> _Assignment_: Express everything in the material below, from the line containing "<< TODO: Point" down to the line containing "#### Verification of", as a Markdown table. Use a column headed Row for the row number and a column headed Content for the line itself, and leave out blank lines.

> _Information provided_:
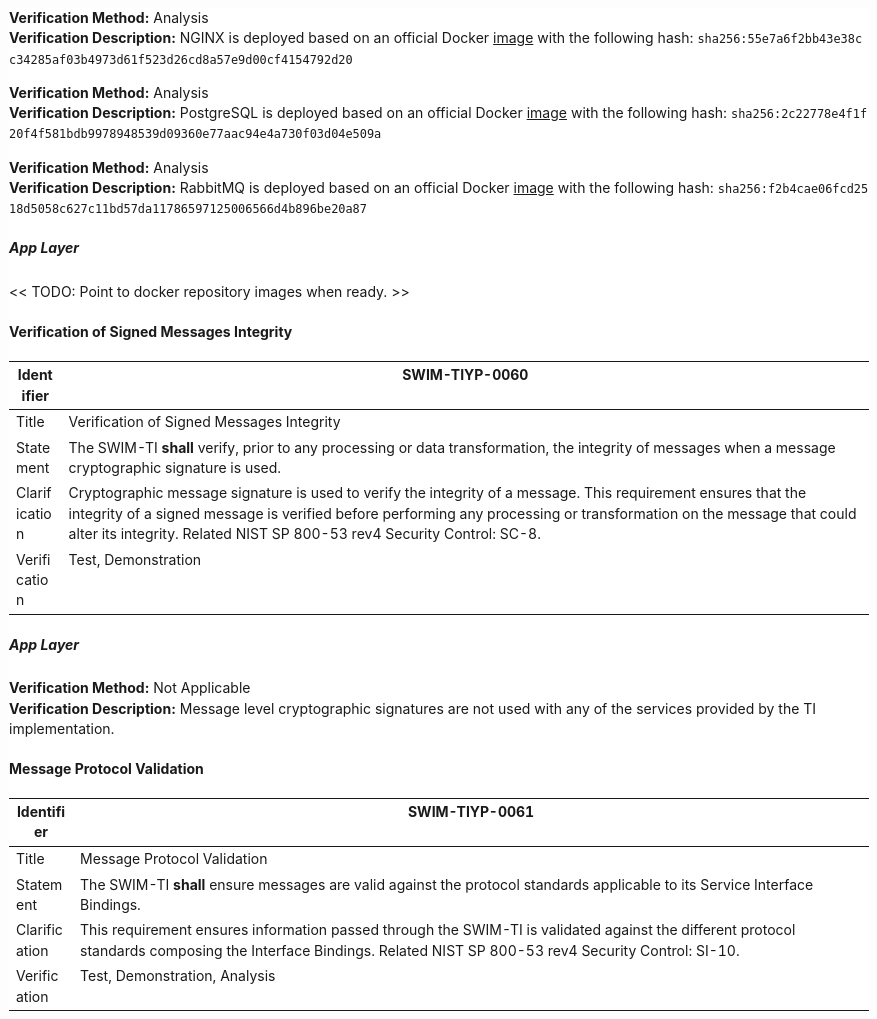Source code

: 

**Verification Method:** Analysis  
**Verification Description:** NGINX is deployed based on an official Docker [image](https://hub.docker.com/layers/nginx/library/nginx/1.17.3/images/sha256-55e7a6f2bb43e38cc34285af03b4973d61f523d26cd8a57e9d00cf4154792d20) with the following hash: `sha256:55e7a6f2bb43e38cc34285af03b4973d61f523d26cd8a57e9d00cf4154792d20`  




**Verification Method:** Analysis  
**Verification Description:** PostgreSQL is deployed based on an official Docker [image](https://hub.docker.com/layers/postgres/library/postgres/11.5/images/sha256-2c22778e4f1f20f4f581bdb9978948539d09360e77aac94e4a730f03d04e509a) with the following hash: `sha256:2c22778e4f1f20f4f581bdb9978948539d09360e77aac94e4a730f03d04e509a`    




**Verification Method:** Analysis  
**Verification Description:** RabbitMQ is deployed based on an official Docker [image](https://hub.docker.com/layers/rabbitmq/library/rabbitmq/3.7.17-management/images/sha256-f2b4cae06fcd2518d5058c627c11bd57da11786597125006566d4b896be20a87) with the following hash: `sha256:f2b4cae06fcd2518d5058c627c11bd57da11786597125006566d4b896be20a87`  


##### App Layer

<< TODO: Point to docker repository images when ready. >>

#### Verification of Signed Messages Integrity

|Identifier|SWIM\-TIYP\-0060|  
|----------|--------------|  
|Title|Verification of Signed Messages Integrity|  
|Statement|The SWIM\-TI **shall** verify, prior to any processing or data transformation, the integrity of messages when a message cryptographic signature is used\.|  
|Clarification|Cryptographic message signature is used to verify the integrity of a message\. This requirement ensures that the integrity of a signed message is verified before performing any processing or transformation on the message that could alter its integrity\. Related NIST SP 800\-53 rev4 Security Control: SC\-8\.|  
|Verification|Test, Demonstration|  


##### App Layer



**Verification Method:** Not Applicable  
**Verification Description:** Message level cryptographic signatures are not used with any of the services provided by the TI implementation\. 


#### Message Protocol Validation

|Identifier|SWIM\-TIYP\-0061|  
|----------|--------------|  
|Title|Message Protocol Validation|  
|Statement|The SWIM\-TI **shall** ensure messages are valid against the protocol standards applicable to its Service Interface Bindings\.|  
|Clarification|This requirement ensures information passed through the SWIM\-TI is validated against the different protocol standards composing the Interface Bindings\. Related NIST SP 800\-53 rev4 Security Control: SI\-10\.|  
|Verification|Test, Demonstration, Analysis|  
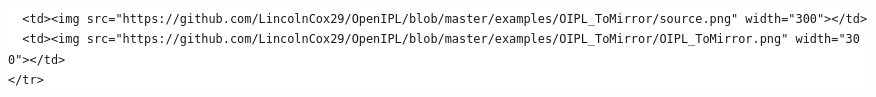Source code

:       <td><img src="https://github.com/LincolnCox29/OpenIPL/blob/master/examples/OIPL_ToMirror/source.png" width="300"></td>
      <td><img src="https://github.com/LincolnCox29/OpenIPL/blob/master/examples/OIPL_ToMirror/OIPL_ToMirror.png" width="300"></td>
    </tr>
  </table>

> _Task solution_:
| Row | Content |
|---|---|
| 1 | << TODO: Point to docker repository images when ready. >> |
| 2 | #### Verification of Signed Messages Integrity |